» **PROVIDED PASSAGE**
********************

3.3 Web-based predicator publication

An online calculator based on the XGB model was successfully built (Figure 4), which performed the best among the other models. This web-based tool can be readily accessed at https://onepiece.shinyapps.io/PSCdistant/. This tool encompassed three simple clinical variables and could help clinicians accurately and conveniently identify those at risk for DM among patients with PSC.

FIGURE 4

Figure 4 Web-based calculator online for free, based on the XGB model. XGB, extreme gradient boosting.

3.4 Prognostic nomogram establishment and performance

In the prognostic analysis, 270 PSC patients with DM in the training and 117 patients in the test set were enrolled. As shown in Supplementary Figure 3, the univariate Cox regression analysis indicated that the T4 stage (P = 0.013), N2 stage (P = 0.048), N3 stage (P = 0.001), upper site (P = 0.023), surgery (P = 0.013), chemotherapy (P < 0.001), and radiation therapy (P < 0.001) were significantly associated with prognosis in PSC patients with DM. After performing multivariate Cox analysis (Supplementary Figure 4), stage T4 (P = 0.005), T3 (P = 0.034), N3 (P = 0.002), N2 (P = 0.005), and upper site (P = 0.01) were found to be independent adverse prognostic factors, whereas radiation therapy (P = 0.004), surgery (P = 0.004), and chemotherapy (P < 0.001) were protective prognostic factors for PSC patients with DM. We developed a prognostic nomogram based on these independent variables, to predict the CSS-related survival probability at 3 and 6 months (Figure 5). The CSS-related AUC values at 3 and 6 months were 0.810 and 0.822 in the training set (Figure 6A) and 0.803 and 0.869 in the test set (Figure 6B), respectively, suggesting high predictive accuracy. In addition, calibration (Figures 6C–F) and DCA curves (Figures 6G, H) showed the prognostic nomogram’s good fitting ability and clinical application.

********************

» **ACTIVITY A**
Do these statements agree with the excerpt: (i) 117 patients were enrolled in the test set; (ii) the multivariate Cox analysis found surgery to be an adverse prognostic factor; (iii) the online calculator uses five clinical variables? For each, answer yes or no and quote the deciding words of the excerpt.
» **ACTIVITY B**
Could you duplicate the part of the excerpt that opens with the words containing "3.3 Web-based predicator" and closes with "patients with PSC."?

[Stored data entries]
********************

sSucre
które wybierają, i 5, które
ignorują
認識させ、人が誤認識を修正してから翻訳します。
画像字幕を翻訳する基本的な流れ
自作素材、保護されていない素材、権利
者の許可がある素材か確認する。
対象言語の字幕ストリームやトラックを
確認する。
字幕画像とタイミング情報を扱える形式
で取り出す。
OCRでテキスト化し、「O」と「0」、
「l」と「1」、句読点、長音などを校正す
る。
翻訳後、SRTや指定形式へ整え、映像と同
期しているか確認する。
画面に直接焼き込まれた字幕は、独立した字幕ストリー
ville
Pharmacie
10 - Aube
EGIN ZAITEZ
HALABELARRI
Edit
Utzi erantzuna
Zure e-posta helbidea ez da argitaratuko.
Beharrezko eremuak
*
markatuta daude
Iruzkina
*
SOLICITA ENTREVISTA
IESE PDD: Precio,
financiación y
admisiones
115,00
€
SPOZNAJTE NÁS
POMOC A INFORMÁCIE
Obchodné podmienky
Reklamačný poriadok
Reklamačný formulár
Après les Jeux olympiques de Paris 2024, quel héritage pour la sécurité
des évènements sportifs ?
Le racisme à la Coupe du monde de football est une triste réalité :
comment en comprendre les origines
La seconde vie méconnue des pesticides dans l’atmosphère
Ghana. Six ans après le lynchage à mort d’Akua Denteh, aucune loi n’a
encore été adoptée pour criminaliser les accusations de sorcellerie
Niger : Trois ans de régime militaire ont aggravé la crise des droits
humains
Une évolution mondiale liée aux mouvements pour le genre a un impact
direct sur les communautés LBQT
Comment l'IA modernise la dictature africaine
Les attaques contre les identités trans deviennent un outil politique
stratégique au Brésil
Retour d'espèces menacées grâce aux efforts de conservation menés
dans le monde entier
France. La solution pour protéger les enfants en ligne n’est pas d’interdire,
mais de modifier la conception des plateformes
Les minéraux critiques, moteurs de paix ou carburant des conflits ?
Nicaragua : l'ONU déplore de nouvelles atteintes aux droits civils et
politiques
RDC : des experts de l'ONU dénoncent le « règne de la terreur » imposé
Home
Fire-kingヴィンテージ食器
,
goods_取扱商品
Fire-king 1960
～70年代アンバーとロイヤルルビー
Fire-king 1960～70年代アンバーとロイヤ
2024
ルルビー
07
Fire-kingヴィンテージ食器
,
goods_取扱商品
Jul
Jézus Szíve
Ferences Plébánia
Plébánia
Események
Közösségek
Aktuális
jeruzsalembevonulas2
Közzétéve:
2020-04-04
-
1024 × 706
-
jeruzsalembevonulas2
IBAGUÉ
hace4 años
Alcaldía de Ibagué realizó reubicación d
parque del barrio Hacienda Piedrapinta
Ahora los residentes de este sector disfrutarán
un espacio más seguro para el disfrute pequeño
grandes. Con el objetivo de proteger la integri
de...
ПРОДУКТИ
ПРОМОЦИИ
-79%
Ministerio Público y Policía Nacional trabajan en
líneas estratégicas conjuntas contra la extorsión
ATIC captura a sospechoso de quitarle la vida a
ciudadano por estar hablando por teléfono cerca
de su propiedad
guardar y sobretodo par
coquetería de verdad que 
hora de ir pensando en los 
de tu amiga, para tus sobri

********************

» **EXERCISE SOLUTION A**
(i) Yes: "117 patients in the test set were enrolled"
(ii) No: "radiation therapy (P = 0.004), surgery (P = 0.004), and chemotherapy (P < 0.001) were protective prognostic factors"
(iii) No: "This tool encompassed three simple clinical variables"

» **EXERCISE SOLUTION B**
3.3 Web-based predicator publication

An online calculator based on the XGB model was successfully built (Figure 4), which performed the best among the other models. This web-based tool can be readily accessed at https://onepiece.shinyapps.io/PSCdistant/. This tool encompassed three simple clinical variables and could help clinicians accurately and conveniently identify those at risk for DM among patients with PSC.